== Texte fourni ==
========================================

Librairie militaire de L. Baudoin et Cie (Introductionp. 91-93).
de la nature de la guerre

CHAPITRE V

de la tension des forces physiques à la guerre.


Si l’on ne devait apprécier les événements de guerre qu’au moment où, raidi par le froid ou haletant et torturé par la soif, on est près de succomber au besoin et à la fatigue, les appréciations auraient encore moins de justesse objective, mais elles feraient du moins exactement ressortir l’influence que l’épuisement physique exerce sur le jugement. Le découragement et l’abaissement de force morale que révèle, non seulement pendant la durée de l’épreuve mais souvent même encore après qu’elle a pris fin, la manière de s’exprimer des individus dans les circonstances malheureuses à la guerre, appuient suffisamment notre assertion à ce propos. Que cela nous serve de mesure et nous guide dans la recherche de l’influence que la tension des forces physiques exerce et de l’autorité qu’il convient de lui accorder dans l’appréciation des événements.

Les efforts physiques comptent en toute première ligne parmi les nombreux objets auxquels on ne saurait fixer de limites précises dans les opérations de guerre. Quand on y a judicieusement recours, ils constituent un puissant coefficient de toutes les forces, sans qu’il soit possible cependant de déterminer exactement jusqu’où on les peut porter. De même que plus l’archer a de vigueur dans le bras et plus il arrive à tendre la corde de son arc, ce phénomène singulier se présente à la guerre, que plus le général en chef a de puissance et de volonté dans le caractère, et plus élevé est le degré auquel il peut porter la tension des forces physiques dans son armée. La différence est grande, en effet, entre une armée qui, entourée de dangers et prête à tomber en débris comme un mur qui s’écroule, cherche son salut dans la plus extrême tension de toutes ses forces physiques, et une armée victorieuse que la seule impulsion des sentiments les plus élevés incite à obéir aveuglément à l’énergique direction que son chef lui imprime. Les mêmes efforts, qui ne peuvent tout au plus nous inspirer que de la commisération et de la pitié dans le premier cas, ont droit à toute notre admiration dans le second, parce qu’ils sont bien plus difficiles à obtenir.

Le lecteur inexpérimenté voit ainsi se dessiner en lumière l’un des objets dont, à la guerre, l’action secrète entrave à la fois les mouvements de l’âme et les calculs de l’intelligence.

Bien qu’il ne s’agisse ici, à vrai dire, que de la tension des forces physiques que le général doit exiger de son armée et chaque chef de ses inférieurs, et par conséquent du courage de l’imposer et de l’art de l’entretenir, il va de soi cependant que, dans les appréciations, il faut aussi tenir compte de la tension des forces physiques à tous les degrés de la hiérarchie depuis le plus modeste jusqu’au plus élevé des grades.

Nous avons dû nous livrer à cette analyse de la tension des forces physiques parce qu’elle constitue, comme le danger, l’une des causes les plus puissantes des frottements qui se produisent dans le fonctionnement de la machine de guerre, et que, par sa mesure indéterminée, elle a beaucoup d’analogie avec les corps élastiques dont on sait qu’il est si difficile d’apprécier le frottement dans la mécanique.

========================================

Entrées du jeu de données
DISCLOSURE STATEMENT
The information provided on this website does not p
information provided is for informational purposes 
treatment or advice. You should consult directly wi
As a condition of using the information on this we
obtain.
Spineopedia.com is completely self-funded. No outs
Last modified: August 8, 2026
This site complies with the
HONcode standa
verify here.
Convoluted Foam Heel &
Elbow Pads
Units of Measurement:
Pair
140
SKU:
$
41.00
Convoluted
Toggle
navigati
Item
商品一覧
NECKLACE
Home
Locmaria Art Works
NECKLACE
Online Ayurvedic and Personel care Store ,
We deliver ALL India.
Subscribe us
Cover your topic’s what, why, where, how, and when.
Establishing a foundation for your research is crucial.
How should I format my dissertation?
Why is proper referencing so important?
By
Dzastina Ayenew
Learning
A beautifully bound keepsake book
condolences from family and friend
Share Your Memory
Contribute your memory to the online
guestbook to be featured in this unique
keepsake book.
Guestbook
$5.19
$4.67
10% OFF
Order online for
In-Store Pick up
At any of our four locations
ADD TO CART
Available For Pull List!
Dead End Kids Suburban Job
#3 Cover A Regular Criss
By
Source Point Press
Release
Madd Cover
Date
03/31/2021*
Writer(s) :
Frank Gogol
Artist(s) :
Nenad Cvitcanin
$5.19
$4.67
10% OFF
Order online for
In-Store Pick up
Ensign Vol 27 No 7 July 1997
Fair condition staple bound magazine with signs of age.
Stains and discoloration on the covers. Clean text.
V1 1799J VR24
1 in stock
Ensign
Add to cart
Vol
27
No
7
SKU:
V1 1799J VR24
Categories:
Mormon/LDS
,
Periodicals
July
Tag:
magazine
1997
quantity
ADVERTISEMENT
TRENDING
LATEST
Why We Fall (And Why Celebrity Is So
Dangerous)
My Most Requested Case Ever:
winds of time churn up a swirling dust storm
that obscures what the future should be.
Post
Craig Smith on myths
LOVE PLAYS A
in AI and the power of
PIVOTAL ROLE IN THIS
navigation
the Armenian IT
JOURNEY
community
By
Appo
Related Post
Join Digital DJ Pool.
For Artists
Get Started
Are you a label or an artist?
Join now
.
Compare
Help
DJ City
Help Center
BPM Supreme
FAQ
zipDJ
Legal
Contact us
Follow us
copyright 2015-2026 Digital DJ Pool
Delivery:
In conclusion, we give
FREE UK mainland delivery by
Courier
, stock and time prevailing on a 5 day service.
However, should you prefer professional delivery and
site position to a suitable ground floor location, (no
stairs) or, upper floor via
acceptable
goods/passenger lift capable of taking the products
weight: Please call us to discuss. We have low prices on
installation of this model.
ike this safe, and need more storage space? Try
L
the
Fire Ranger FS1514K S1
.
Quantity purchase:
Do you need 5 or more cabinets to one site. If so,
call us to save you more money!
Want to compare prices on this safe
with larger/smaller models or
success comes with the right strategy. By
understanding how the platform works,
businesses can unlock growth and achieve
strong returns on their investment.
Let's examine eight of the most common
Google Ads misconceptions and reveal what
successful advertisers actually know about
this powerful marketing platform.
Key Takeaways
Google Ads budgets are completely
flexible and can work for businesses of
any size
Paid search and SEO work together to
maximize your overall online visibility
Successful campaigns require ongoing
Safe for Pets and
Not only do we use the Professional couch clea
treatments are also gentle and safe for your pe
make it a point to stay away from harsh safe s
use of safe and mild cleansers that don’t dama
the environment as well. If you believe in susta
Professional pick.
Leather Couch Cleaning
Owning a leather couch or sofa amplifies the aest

========================================

== Parties de l'exercice ==
1 - Recopiez fidèlement le passage du texte sur la tension des forces physiques, en commençant par « Le lecteur inexpérimenté » et en allant jusqu'à « calculs de l’intelligence. ».
2 - Dans le texte sur la tension des forces physiques, à quoi cette tension est-elle comparée en raison de sa mesure indéterminée ?

== Solutions par consigne ==
1 -
Le lecteur inexpérimenté voit ainsi se dessiner en lumière l’un des objets dont, à la guerre, l’action secrète entrave à la fois les mouvements de l’âme et les calculs de l’intelligence.

2 - Aux corps élastiques, dont il est si difficile d'apprécier le frottement dans la mécanique.